Fake PyPi package attempts to steal Discord data from programmers

A new malware is on the loose, targeting Python programmers’ Discord accounts. It goes by the name pycord-self and has recently been discovered. This malicious package focuses on stealing login credentials from Discord users, who are likely to be mostly programmers. What’s interesting is that it tries to mimic the name of the well-known and legitimate package “discord.py-self,” which has a whopping 28 million downloads. However, pycord-self contains malicious code that infects programmers’ systems.

Once it gains access to victims’ Discord login credentials, this sneaky package can be used for spamming and other nefarious schemes. But that’s not all. It also installs a backdoor on infected systems, giving attackers remote control over them. Yikes!

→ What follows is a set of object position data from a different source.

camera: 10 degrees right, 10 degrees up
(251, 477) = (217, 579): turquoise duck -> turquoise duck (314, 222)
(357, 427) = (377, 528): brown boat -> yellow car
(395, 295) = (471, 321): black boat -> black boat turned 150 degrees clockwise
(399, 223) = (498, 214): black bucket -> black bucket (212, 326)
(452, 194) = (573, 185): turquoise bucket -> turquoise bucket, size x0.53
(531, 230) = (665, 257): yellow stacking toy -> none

According to Socket, a security company, pycord-self was unleashed on the internet back in June of last year and has been downloaded a staggering 885 times since then. Despite researchers alerting the PyPI platform, the package is still available for download. This is a concerning situation, to say the least.

As always, programmers are advised to be cautious about the packages they install on their systems. It’s crucial to verify the source and reputation of any package before hitting that install button. Avoiding low-reputation or unknown packages is a wise move. Additionally, using security tools can help prevent potential attacks.

It’s a reminder that even in the world of programming, where we strive for innovation and collaboration, there are those who seek to exploit and harm. Stay vigilant, fellow programmers, and keep your systems secure.